88 In Manly v Alexander (2005) 80 ALJR 413 at [11] the High Court restated the obligations of a driver:
"Driving requires reasonable attention to all that is happening on and near the roadway that may present a source of danger. And much more often than not, that will require simultaneous attention to, and consideration of, a number of different features of what is already or may later come to be, ahead of the vehicle's path."

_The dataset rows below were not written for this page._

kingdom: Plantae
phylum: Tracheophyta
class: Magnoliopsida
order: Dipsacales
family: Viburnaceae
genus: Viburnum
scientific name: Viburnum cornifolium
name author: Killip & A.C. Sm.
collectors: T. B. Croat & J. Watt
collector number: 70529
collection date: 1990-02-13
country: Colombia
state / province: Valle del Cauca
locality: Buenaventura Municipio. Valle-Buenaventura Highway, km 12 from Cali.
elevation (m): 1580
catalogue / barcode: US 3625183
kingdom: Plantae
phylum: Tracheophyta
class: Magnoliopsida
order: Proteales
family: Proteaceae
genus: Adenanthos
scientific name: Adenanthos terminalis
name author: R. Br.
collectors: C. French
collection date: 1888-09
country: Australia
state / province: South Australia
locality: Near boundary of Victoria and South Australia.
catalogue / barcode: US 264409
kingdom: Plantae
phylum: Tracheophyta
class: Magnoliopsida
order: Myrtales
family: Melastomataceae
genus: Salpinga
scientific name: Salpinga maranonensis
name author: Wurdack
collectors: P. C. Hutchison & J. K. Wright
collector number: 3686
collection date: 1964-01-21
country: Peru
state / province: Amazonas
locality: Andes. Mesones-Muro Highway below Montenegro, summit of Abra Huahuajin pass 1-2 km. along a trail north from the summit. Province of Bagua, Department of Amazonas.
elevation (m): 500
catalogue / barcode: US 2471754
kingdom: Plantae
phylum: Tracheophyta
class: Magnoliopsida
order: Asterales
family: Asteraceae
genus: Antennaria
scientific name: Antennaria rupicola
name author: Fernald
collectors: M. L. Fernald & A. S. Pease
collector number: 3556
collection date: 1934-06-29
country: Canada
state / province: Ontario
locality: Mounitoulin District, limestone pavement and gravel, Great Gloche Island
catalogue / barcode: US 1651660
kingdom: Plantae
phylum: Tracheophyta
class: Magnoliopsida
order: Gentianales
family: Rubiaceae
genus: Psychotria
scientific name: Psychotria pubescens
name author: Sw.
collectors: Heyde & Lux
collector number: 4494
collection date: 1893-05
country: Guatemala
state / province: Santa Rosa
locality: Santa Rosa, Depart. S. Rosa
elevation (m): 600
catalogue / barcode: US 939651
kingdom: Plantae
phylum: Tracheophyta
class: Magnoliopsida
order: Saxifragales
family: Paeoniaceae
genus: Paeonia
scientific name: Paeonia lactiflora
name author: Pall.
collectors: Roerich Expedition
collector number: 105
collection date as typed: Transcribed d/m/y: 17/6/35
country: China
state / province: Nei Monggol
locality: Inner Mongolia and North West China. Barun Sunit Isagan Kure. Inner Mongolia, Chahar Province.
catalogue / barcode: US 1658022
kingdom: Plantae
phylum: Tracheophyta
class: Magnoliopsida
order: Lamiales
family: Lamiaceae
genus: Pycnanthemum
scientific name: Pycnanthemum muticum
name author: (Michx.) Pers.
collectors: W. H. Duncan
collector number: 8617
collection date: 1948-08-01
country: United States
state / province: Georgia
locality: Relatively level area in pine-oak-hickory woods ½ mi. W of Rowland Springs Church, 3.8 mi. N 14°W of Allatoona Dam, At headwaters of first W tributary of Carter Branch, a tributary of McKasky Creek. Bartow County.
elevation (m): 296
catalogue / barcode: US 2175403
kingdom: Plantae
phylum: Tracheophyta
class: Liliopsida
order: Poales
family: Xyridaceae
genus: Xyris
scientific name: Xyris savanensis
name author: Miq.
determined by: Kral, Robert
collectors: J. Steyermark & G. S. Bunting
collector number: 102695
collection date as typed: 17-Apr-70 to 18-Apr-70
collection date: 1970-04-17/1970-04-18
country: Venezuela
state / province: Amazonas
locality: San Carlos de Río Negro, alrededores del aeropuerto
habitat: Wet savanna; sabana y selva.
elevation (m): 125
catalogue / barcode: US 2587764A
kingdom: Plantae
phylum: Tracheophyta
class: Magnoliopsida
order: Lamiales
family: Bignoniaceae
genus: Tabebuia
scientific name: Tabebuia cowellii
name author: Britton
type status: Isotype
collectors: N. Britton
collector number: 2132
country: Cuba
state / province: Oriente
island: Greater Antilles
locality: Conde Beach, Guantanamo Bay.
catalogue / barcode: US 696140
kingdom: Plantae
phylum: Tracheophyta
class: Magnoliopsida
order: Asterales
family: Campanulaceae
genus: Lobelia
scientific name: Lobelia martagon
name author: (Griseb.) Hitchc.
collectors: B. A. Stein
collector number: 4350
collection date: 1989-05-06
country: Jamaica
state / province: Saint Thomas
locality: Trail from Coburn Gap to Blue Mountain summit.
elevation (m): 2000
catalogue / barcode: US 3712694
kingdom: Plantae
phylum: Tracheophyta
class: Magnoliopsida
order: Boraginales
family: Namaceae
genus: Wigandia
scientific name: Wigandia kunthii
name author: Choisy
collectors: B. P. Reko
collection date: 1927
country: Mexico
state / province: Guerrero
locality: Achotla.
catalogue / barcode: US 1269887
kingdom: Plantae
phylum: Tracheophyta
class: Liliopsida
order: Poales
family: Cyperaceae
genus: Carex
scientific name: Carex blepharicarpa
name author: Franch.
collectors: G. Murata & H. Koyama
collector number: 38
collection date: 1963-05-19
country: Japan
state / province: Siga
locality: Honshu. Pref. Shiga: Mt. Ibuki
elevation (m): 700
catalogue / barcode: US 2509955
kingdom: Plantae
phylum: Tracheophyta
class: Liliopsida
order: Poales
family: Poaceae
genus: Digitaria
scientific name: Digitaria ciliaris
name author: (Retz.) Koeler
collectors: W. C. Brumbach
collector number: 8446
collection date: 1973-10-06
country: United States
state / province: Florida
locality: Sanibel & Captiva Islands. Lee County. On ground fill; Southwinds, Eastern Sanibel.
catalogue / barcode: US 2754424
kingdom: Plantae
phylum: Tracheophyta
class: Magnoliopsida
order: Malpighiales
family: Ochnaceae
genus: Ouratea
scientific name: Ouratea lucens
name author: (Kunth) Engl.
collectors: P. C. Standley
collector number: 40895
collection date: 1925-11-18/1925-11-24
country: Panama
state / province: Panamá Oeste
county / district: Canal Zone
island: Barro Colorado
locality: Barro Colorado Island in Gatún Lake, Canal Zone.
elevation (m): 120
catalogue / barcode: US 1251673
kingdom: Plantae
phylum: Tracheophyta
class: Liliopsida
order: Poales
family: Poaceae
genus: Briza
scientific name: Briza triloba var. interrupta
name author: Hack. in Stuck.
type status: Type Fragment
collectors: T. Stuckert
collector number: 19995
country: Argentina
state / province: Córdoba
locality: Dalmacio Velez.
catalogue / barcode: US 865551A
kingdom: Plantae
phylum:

89 Taking into account that requirement, and in particular the obligation to pay reasonable attention to all that is happening on and near the roadway, I am not persuaded that a failure on the part of the respondent to see the appellant until just before impact if the appellant was running onto the road, constitutes a breach of duty on his part. His obligation as a driver was to look to the front, to have regard to the cars which we know were travelling in lane two, and to have regard in a general sense to his left. The obligation to exercise reasonable care needs to be looked at in the context of the location, ie a closed down industrial area where the respondent had not previously seen a pedestrian and the dark clothing, long hair and beard of the appellant. The question of breach of duty in those circumstances cannot be looked at in isolation from the actions of appellant if he was running onto the road.
90 There is another difficulty with the submission. The test for causation formulated by Gaudron J in Bennett specifically excluded "those cases in which an omission can be treated as a positive act". Running down cases involving a failure to keep a proper lookout were the sort of cases excluded by her Honour. Accordingly her Honour's test of causation is not appropriate to this case.
91 In cases such as this the relevant test for causation remains that stated by McHugh J in Chappel v Hart (1998) 195 CLR 232 at [23] where his Honour said:
"Proof of a cause of action in negligence or contract requires the plaintiff to prove that the breach of duty by the defendant caused the particular damage that the plaintiff suffered. In civil cases, causation theory operates on the hypothesis that the defendant has breached a duty owed to the plaintiff and that the plaintiff has suffered injury; but causation theory insists that the plaintiff prove that the injury is relevantly connected to the breach of duty. The existence of the relevant causal connection is determined according to common sense ideas and not according to philosophical or scientific theories of causation."